TASK BRIEF:
Update the part of the items that opens with the line containing "Which category has" and closes with the line containing "Does the chart have visible grid lines?", replacing "grid lines" with "gridlines" and leaving everything else unchanged. Give only these lines, without the pictures.

PROVIDED INFORMATION:
______________________________

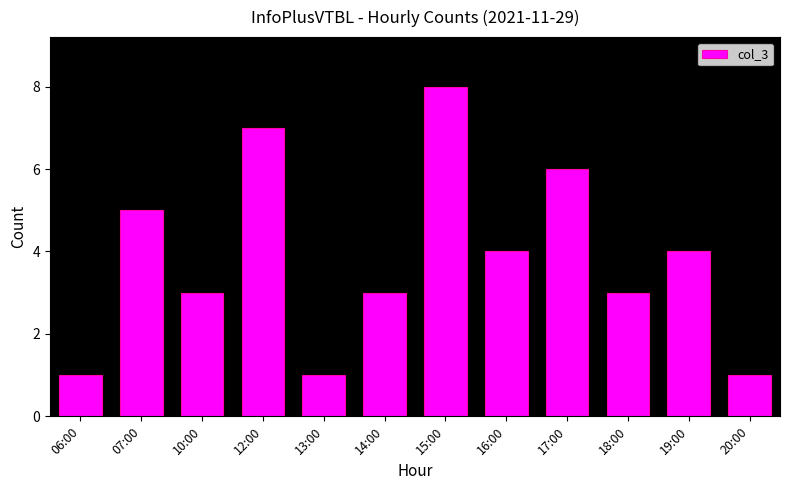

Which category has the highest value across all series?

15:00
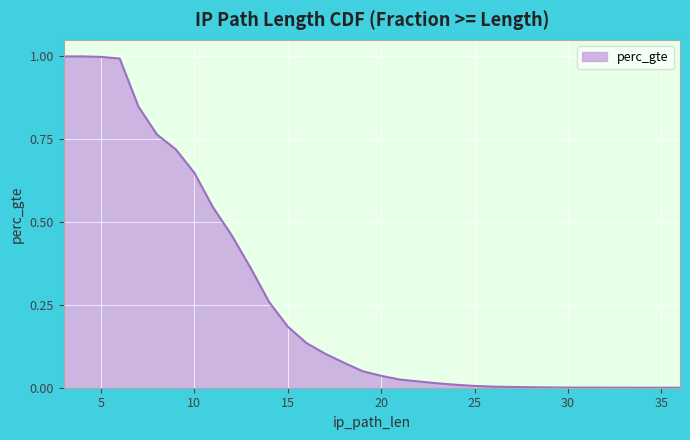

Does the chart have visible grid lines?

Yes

______________________________

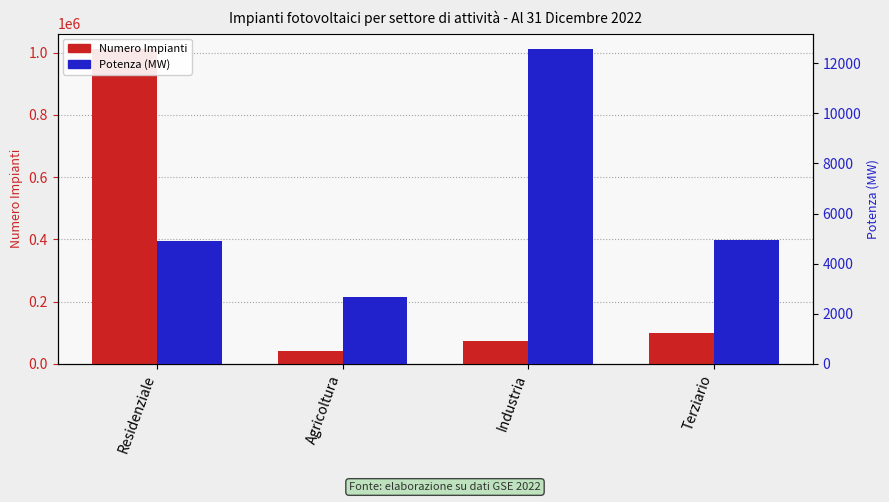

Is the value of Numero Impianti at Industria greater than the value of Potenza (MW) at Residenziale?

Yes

______________________________

RESPONSE BELOW:
Which category has the highest value across all series?

15:00

Does the chart have visible gridlines?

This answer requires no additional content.